[[ Provided information open ]]

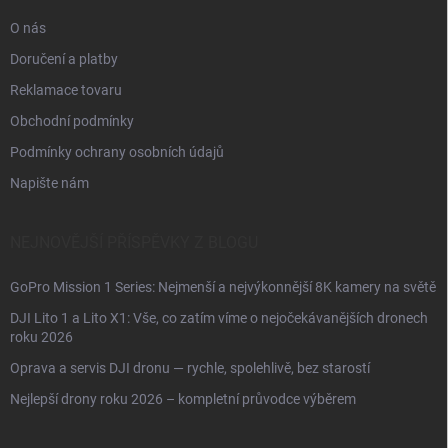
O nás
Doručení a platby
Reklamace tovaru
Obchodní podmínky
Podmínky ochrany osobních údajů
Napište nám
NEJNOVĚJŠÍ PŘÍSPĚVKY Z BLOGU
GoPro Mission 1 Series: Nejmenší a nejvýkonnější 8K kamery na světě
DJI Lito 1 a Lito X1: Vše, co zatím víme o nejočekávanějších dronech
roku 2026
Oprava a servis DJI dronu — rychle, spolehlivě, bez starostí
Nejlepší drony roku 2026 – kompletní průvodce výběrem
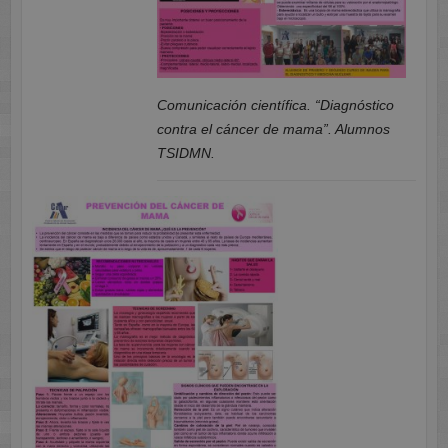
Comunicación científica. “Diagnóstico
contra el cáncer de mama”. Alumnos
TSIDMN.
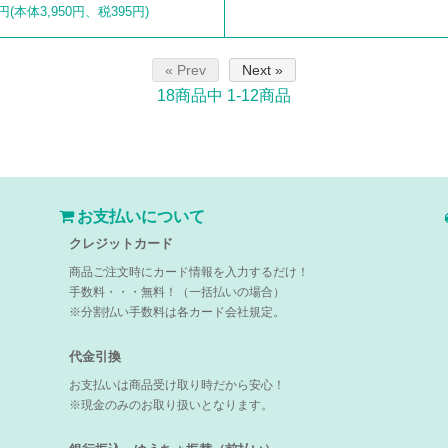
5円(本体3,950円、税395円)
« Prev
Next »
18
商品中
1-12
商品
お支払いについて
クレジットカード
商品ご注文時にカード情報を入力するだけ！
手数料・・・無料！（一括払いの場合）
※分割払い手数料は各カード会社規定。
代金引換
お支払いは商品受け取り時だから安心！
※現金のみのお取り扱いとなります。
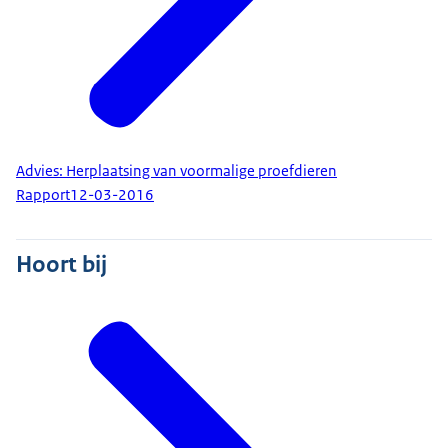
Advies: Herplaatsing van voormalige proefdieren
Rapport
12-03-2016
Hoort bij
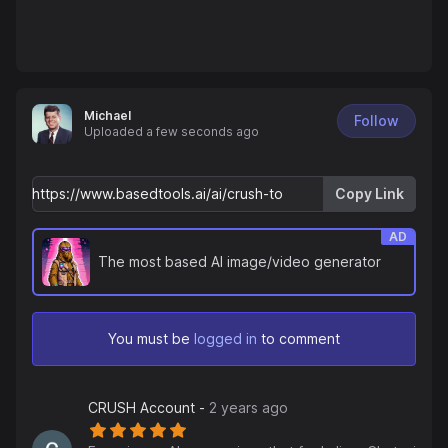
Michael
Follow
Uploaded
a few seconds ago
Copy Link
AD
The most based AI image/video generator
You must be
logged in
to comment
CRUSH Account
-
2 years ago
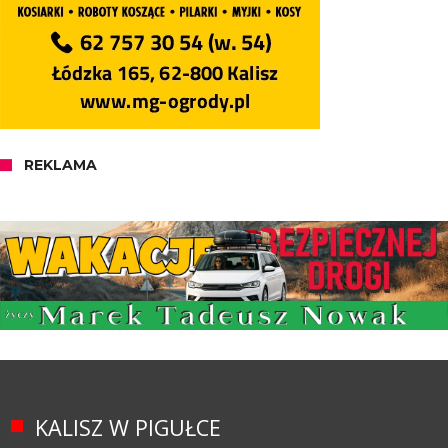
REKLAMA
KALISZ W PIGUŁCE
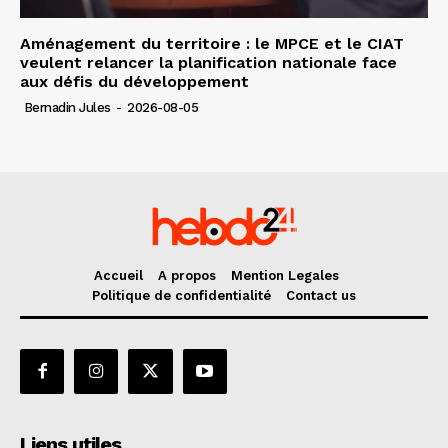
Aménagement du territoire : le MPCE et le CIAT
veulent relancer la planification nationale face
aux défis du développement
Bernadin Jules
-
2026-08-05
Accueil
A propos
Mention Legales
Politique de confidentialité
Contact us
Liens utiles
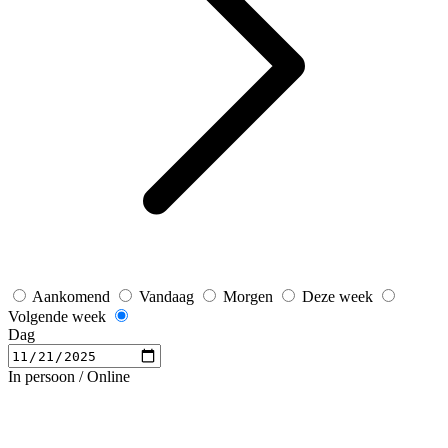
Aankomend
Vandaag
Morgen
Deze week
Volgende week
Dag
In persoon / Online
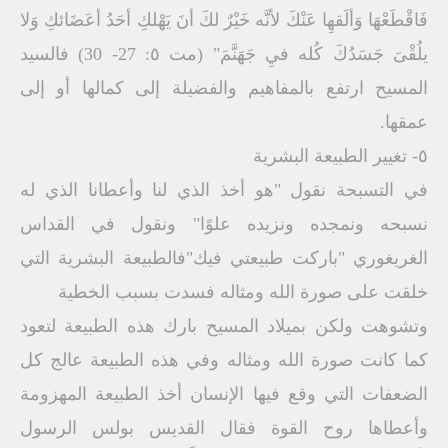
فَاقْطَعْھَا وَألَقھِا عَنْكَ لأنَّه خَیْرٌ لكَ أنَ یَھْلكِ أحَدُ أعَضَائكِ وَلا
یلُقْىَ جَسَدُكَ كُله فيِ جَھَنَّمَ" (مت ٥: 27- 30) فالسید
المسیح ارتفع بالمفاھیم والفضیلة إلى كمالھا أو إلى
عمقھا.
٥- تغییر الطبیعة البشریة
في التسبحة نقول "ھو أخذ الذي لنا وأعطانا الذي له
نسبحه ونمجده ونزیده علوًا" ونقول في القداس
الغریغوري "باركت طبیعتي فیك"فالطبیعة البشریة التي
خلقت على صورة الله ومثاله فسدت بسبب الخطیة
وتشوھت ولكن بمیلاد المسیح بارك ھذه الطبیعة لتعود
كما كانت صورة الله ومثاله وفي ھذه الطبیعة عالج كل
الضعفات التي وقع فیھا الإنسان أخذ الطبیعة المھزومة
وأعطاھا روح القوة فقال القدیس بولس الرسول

[[ Provided information closed ]]
[[ Provided information open ]]

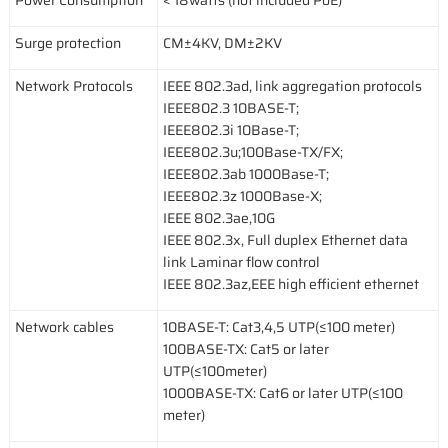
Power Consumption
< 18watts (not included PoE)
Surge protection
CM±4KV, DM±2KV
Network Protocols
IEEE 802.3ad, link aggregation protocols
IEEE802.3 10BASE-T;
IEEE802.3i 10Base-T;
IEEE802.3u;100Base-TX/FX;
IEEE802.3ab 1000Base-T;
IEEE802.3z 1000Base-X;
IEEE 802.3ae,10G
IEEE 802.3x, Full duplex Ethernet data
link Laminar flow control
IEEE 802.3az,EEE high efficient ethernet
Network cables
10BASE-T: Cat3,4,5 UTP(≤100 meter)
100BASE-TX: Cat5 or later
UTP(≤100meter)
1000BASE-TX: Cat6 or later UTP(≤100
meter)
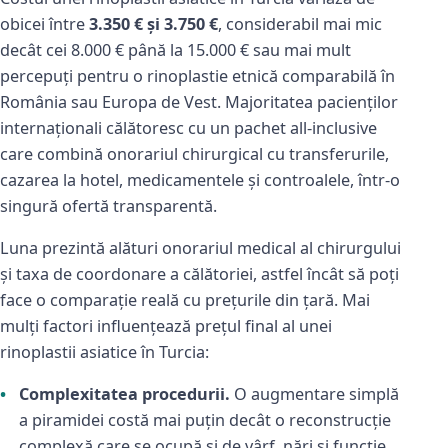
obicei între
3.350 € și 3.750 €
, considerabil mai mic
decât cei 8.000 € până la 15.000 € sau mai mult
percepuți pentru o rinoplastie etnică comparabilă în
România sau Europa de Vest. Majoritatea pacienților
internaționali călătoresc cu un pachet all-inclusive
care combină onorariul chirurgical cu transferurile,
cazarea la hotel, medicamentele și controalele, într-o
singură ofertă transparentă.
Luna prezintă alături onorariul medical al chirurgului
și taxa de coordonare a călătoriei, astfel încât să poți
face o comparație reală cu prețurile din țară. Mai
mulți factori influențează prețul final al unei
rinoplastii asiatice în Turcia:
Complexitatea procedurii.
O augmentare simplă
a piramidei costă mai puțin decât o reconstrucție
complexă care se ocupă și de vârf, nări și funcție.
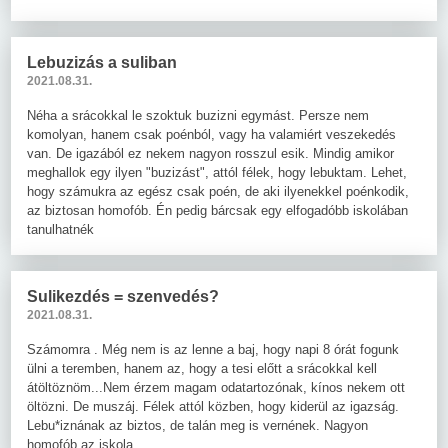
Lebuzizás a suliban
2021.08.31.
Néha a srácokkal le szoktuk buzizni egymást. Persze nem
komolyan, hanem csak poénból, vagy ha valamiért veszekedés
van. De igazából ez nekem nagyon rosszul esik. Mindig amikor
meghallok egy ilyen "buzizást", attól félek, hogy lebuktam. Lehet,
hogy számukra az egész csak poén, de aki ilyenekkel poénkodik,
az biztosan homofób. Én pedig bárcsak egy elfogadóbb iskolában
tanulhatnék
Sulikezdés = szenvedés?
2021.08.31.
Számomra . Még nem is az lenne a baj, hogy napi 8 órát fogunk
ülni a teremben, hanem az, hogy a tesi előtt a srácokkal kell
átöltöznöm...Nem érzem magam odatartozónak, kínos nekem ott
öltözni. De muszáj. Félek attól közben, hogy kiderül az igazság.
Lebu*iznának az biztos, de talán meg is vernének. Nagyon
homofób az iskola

[[ Provided information closed ]]
[[ Provided information open ]]

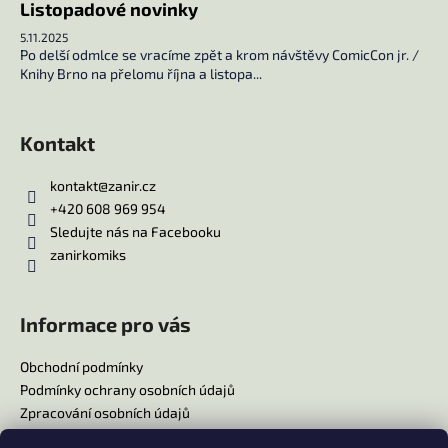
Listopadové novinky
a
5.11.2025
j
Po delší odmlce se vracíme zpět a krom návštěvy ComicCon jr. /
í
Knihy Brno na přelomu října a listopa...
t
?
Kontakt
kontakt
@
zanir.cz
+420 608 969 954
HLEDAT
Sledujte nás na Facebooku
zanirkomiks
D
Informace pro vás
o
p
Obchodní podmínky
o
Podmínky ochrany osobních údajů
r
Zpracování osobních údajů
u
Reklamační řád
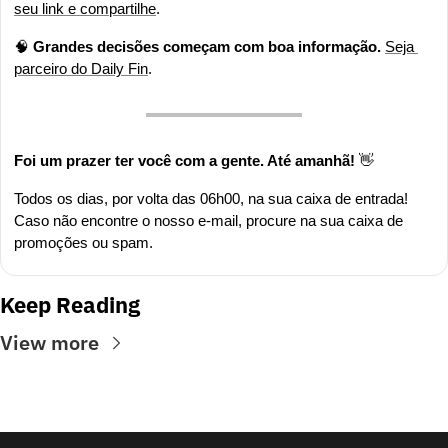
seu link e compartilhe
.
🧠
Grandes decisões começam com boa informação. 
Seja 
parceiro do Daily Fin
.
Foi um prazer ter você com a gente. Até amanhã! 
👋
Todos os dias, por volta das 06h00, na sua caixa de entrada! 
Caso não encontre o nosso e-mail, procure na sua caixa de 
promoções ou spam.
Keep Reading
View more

[[ Provided information closed ]]

Identify every line above with the string "المسیح" in it. Copy those lines.

المسیح ارتفع بالمفاھیم والفضیلة إلى كمالھا أو إلى
وتشوھت ولكن بمیلاد المسیح بارك ھذه الطبیعة لتعود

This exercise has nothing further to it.